In the event that the recovery from the economic crisis turns out to be much weaker and slower than assumed in the business plans and fundamental forecasts, and the insurance market trends differ entirely from the assumptions made in those business plans and forecasts, the individual CGUs may incur impairment losses. Despite slower economic growth, income expectations have not changed significantly compared to previous years.

A sensitivity analysis shows that if there is a rise in interest rates of 50 basis points in the countries of Bulgaria, Croatia and Romania, there could be a convergence between the value in use and the carrying amount or a value in use that is lower than the carrying amount. If there were a stronger rise in interest rates of 100 basis points or more, Bosnia/Herzegovina would also be affected. If the underlying cash flows change by -5.0 per cent, there will also be a risk of a convergence or a value in use that is lower than the carrying amount in the countries of Bulgaria, Croatia and Romania. This list expands to include Herzegovina when there is a deviation of more than -10.0 per cent in the cash flows.
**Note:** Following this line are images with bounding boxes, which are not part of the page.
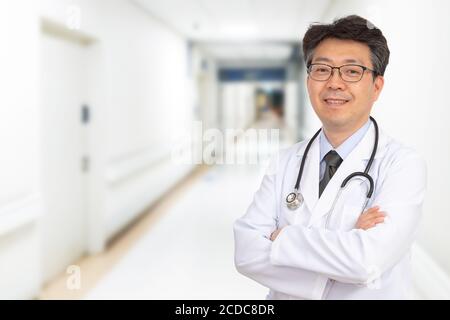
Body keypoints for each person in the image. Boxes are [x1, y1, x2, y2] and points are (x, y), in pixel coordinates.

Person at [233, 15, 427, 300]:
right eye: (322, 69)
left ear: (376, 86)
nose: (334, 83)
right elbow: (247, 253)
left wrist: (283, 238)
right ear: (308, 79)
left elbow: (366, 261)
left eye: (352, 71)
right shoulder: (285, 161)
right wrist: (347, 241)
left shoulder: (403, 165)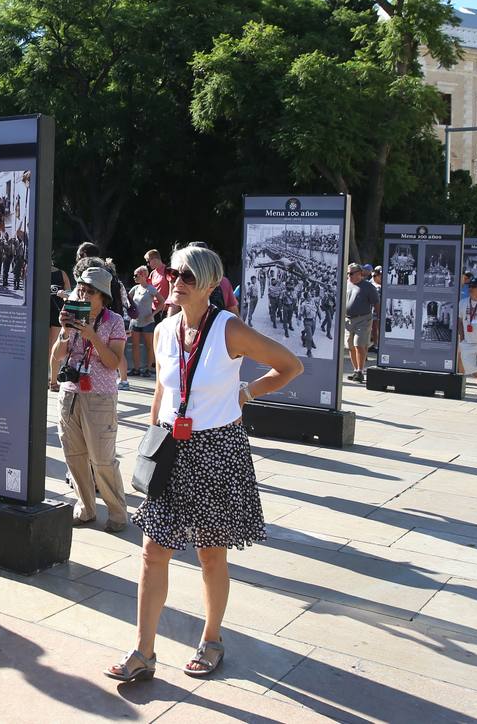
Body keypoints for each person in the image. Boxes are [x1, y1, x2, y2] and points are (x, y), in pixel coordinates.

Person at [106, 244, 302, 684]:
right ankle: (144, 651)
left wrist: (247, 393)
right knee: (153, 551)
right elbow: (162, 388)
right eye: (174, 272)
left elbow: (289, 366)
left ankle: (212, 640)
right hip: (173, 451)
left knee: (211, 554)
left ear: (210, 284)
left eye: (187, 276)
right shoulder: (164, 330)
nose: (175, 280)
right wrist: (152, 436)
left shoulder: (229, 329)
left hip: (217, 449)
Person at [49, 265, 129, 532]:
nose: (82, 295)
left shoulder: (114, 321)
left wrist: (91, 335)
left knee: (102, 458)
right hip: (70, 393)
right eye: (81, 289)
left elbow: (113, 362)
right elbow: (59, 356)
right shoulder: (70, 316)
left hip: (100, 396)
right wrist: (64, 330)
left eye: (89, 291)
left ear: (103, 297)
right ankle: (85, 508)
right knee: (74, 455)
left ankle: (117, 514)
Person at [343, 263, 379, 383]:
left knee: (359, 344)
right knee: (350, 346)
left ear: (359, 273)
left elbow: (376, 303)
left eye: (351, 273)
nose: (349, 275)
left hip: (363, 319)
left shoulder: (368, 287)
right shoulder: (346, 284)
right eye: (347, 273)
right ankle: (355, 371)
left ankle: (360, 371)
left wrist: (379, 318)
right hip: (348, 320)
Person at [128, 266, 158, 377]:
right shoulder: (135, 289)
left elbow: (162, 302)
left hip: (147, 321)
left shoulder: (150, 289)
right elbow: (126, 299)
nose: (134, 277)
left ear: (143, 275)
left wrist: (153, 314)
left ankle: (148, 369)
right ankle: (136, 369)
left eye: (136, 275)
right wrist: (130, 310)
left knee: (149, 345)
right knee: (135, 345)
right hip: (135, 321)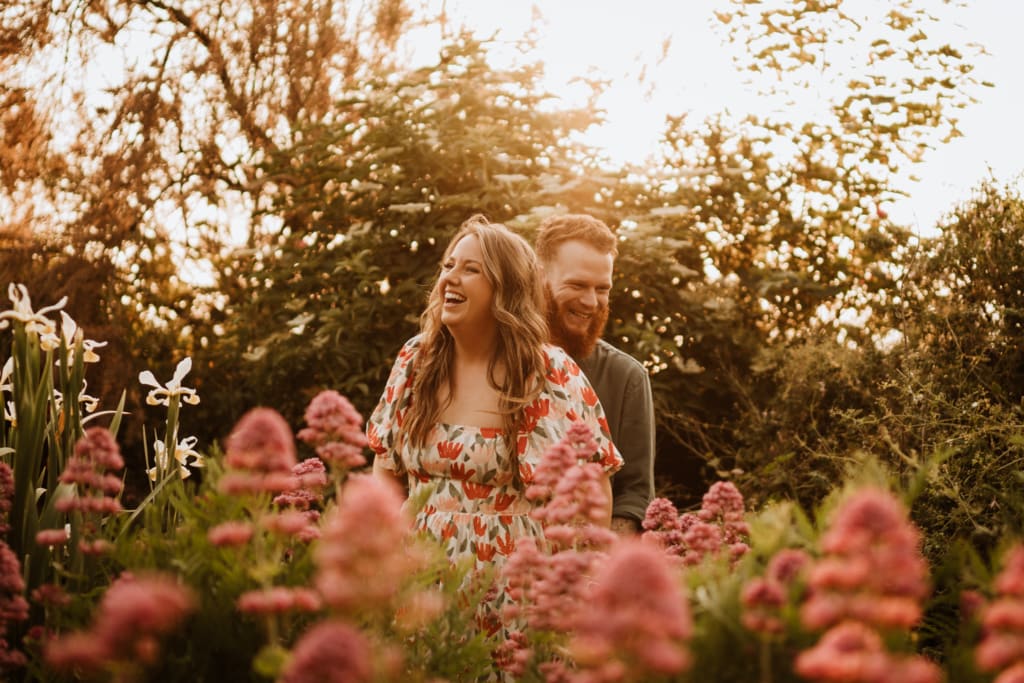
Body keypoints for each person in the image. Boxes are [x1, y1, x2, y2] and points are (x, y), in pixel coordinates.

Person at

In 2014, an impairment loss of €25 million was recognised for Romania.

Backtesting:

Backtesting is regularly carried out on the planning for the individual countries. The objective is to obtain information for internal purposes on the extent to which the operating units plan their results accurately and on the extent to which details useful with regard to subsequent development are highlighted. This backtesting can also be used to draw conclusions to be applied to the latest round of planning, thereby enhancing planning accuracy in forthcoming financial plans.